Marker Evaluation
To examine the functional ploidy (‘somy’, or meiotic segregation pattern) of the identified SNPs in white sturgeon, we initially evaluated read ratios in the ascertainment panel individuals, which exhibited patterns reflective of 5 genotype categories (AAAA, AAAB, AABB, ABBB, BBBB), i.e. tetrasomy. To confirm this, we estimated ploidy from a larger group (N=3,514; Table 1) of white sturgeon from the Columbia, Fraser, and Sacramento River Basins, using read counts for the 325 SNPs and the R function funkyPloid (Delomas et al. submitted), implementing the beta-binomial model with uniform noise for candidate ploidies (somies) of 4N, 5N, and 6N. From this group, putative tetrasomic (4N) individuals were retained that had a minimum of 50k reads and a minimum log likelihood ratio to the next most likely ploidy (hereafter, minimum alternate LLR) of 25, resulting in 2,378 individuals retained for further analyses. We then used the read counts for each locus across these individuals to assess the ploidy of the locus withfunkyPloid comparing 4N and 8N models. This was achieved by transposing the read count matrices input to funkyPloid . The funkyPloid function assesses the number of amplified copies of SNPs in the genome, and does not directly assess the pattern of segregation. Thus, this test cannot discriminate between a true tetrasomic locus and two co-amplified, disomic loci. However, given the chromosome complement and previous observations (e.g. Drauch Schreier et al., 2011), disomic loci are likely to be rare, and so here we only consider tetrasomic and octosomic segregation for these loci. It should also be noted that because this LLR metric includes no penalty for overfitting, ‘noisy’ 4N loci may exhibit higher likelihood for 8N despite only being present in four copies in the genome (Delomas et al. submitted). Thus, rather than evaluate the raw LLR results, we ranked each locus based on fit to 4N or 8N models.

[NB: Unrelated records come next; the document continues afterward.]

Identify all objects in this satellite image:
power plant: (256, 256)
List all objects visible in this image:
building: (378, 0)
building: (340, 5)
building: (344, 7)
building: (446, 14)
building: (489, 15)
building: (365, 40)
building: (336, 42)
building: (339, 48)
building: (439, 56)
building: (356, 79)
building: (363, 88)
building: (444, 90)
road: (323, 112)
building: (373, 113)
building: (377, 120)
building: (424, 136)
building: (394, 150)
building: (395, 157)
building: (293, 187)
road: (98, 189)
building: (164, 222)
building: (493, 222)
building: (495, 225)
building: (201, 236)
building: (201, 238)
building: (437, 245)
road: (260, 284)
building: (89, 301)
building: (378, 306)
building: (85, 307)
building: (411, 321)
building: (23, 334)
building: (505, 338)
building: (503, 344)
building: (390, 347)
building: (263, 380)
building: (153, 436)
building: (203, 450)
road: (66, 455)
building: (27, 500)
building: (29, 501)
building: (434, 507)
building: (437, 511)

We compared this to two measures of congruence with tetrasomic inheritance. First, we evaluated the percent of comparisons for each locus reflecting Mendelian incompatibilities in several parent-offspring genotypes of known crosses (4 dams, 2 sires, and 128 offspring genotyped at 90% completeness) of white sturgeon spawned by the Yakama Nation using a custom R script (Supplemental File 2). Mendelian incompatibilities were identified as any offspring genotype that was absent from the set of possible offspring genotypes from a pair of adults formed from all possible combinations of all potential diploid gametes assuming the absence of double reduction, which has not been identified in white sturgeon (Drauch Schreier et al., 2011; A. L. Van Eenennaam, Murray, & Medrano, 1998). Genotypes of each individual were obtained by modification of the GT-seq pipeline that accommodates different ploidies by integrating funkyPloid and assuming a normal distribution of read ratios for each allele ratio-genotype category with standard deviation starting at 0.05 for 4N and progressively reduced for each higher ploidy following s.d.=0.05*(4/ploidy) to avoid overlap of allele ratio categories (https://github.com/stuartwillis/gt-seq-ploidy). Allele ratios that fall outside the 95% confidence bounds for each genotype category are scored as missing. As such, the genotype thresholds are more stringent for increasing ploidies, and higher sequencing effort may be required to precisely estimate read ratios and genotype higher ploidy samples at all loci. Second, we visually inspected the allele ratio plots of the 2,378 4N individuals and rated each locus on a scale of 1-4 for conformance to the expected allele ratios for tetrasomy (95% confidence interval of normal distribution). The ratings were 1: almost all (~<5%) ratios fall within expected 95% bounds of 5 genotype classes; 2: ratio medians fall within expected 95% bounds of 5 genotype classes but with minor shifts towards the reference or alternate allele (allele bias), and ~<25% of ratios out of bounds; 3: ~5 genotype classes, but ratio medians often fall outside bounds (medians strongly skewed), and/or many (~>25%) allele ratios fall outside confidence intervals; 4: 6+ genotype classes, homozygote allele ratio medians fall off x,y axes, and/or no distinct genotype classes. Example plots are provided with bounds reflecting 8N genotype categories (Supplemental Figure 2).